Keywords matching handling process-》General keyword, combination keyword and sensitive keys word are defined into rubbish value first Attribute, then the flow Keywords matching is done with regard to pretreated text, spam degree calculating is carried out to the keyword that matches, together When it is cumulative before total spam degree.Spam degree is finally based on to determine whether refuse messages.During intermediate treatment, only know Not whether to be not refuse messages, i.e., only judge whether spam degree exceedes the predetermined threshold values of refuse messages.Certainly in Keywords matching mistake Cheng Zhong, canonical matching can also be done using original contents string.

Similarity define handling process-》The flow is the history refuse messages for having intercepted, and does fingerprint similarity Match somebody with somebody, calculate maximum similarity, at the same similarity is cumulative more than doing for certain value, and be rubbish the association attributes conversion of extraction Rubbish degree (can also be classified) using bayesian algorithm to text, at the same it is cumulative before total spam degree.Total spam degree is less than Doubtful rubbish threshold values, then directly handled as normal short message, higher than refuse messages threshold values, be then determined as refuse messages, otherwise, hold The doubtful garbage disposal flow of row.

Doubtful garbage disposal flow-》Done and judged based on user's credit worthiness, processing mode is as follows：

Mandate for doubtful refuse messages is issued, and credit worthiness deduction is done according to user's credit worthiness and doubtful spam degree, meter Calculating formula, (it is assumed that credit worthiness divides n shelves, using C1, C2 ..., Cn is represented, C1 is maximum as follows；T1, T2 ... Tn represent credit worthiness stepping it Between allow send bar number；Each class rubbish contribution a reference values of B1, B2 ... Bn；G is spam degree)：

Credit worthiness deduction value=(C1-C2)/T1* (G/B1).

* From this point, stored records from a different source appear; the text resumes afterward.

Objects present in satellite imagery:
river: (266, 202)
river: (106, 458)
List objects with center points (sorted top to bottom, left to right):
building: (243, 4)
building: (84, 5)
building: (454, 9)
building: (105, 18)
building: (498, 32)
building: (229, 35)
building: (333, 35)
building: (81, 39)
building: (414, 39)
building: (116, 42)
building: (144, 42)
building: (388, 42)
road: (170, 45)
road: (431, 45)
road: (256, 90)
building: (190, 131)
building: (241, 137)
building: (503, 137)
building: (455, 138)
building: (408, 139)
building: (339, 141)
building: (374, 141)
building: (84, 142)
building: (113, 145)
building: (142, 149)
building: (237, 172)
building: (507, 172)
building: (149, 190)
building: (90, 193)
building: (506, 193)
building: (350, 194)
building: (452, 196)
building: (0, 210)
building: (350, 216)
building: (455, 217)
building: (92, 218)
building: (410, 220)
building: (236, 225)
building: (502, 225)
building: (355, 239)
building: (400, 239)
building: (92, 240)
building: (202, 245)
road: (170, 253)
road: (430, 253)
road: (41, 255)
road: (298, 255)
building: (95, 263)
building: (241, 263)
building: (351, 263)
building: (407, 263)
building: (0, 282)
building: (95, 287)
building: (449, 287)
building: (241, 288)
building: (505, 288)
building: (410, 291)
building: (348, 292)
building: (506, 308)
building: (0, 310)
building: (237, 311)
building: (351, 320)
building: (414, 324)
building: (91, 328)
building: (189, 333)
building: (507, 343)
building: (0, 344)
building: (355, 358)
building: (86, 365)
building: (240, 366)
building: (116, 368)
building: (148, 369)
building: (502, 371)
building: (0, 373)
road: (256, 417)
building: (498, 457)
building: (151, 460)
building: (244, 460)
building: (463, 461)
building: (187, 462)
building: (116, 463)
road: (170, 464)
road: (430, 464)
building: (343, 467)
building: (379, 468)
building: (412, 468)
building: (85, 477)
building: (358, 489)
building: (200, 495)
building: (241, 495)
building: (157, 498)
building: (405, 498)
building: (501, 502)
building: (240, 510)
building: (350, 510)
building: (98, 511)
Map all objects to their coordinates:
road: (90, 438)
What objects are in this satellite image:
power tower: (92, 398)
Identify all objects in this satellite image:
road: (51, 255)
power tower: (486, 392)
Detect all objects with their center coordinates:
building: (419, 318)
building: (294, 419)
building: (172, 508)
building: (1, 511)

Above content is to combine specific preferred embodiment further description made for the present invention, it is impossible to is assert The specific implementation of the present invention is confined to these explanations.For general technical staff of the technical field of the invention, On the premise of not departing from present inventive concept, some simple deduction or replace can also be made, should all be considered as belonging to the present invention's Protection domain.

Claims

1. one kind is based on the short message filter method of " user's credit worthiness and short message spam degree ", including step：

A）Situation is enlivened according to short-message users, to each one initial credit worthiness of user；After providing the initial credit worthiness of user, Daily extract user using hadoop to count using the behavior of each business, real-time servicing user's credit worthiness；The real-time servicing is used Family credit worthiness includes：The initialization of reputation degree, unlawful practice deduct credit worthiness and enliven the cumulative credit worthiness three parts of behavior；

B）Text Pretreatment：Normal punctuation mark in text is first rejected, identifies the interference character record number of system setting simultaneously Reject, replace the numeral and pictographic code of specific coding；

C）Phone number and URL addresses are extracted, carries out short message corelation behaviour feature extraction；The short message corelation behaviour feature includes User itself behavioural characteristic and Similar content feature；

D）Keyword increases spam degree base attribute newly, based on B）Content after step Text Pretreatment does Keywords matching, and remembers Record each keyword matched；

F）Credit worthiness and short breath spam degree with reference to user, judge whether to intercept；

Itself behavioural characteristic of described family issues mortality including different-place login, new registration user, short message；Described Similar content Feature includes sender's Area distribution, sender logs in IP distributions, recipient's Area distribution, transmission frequency.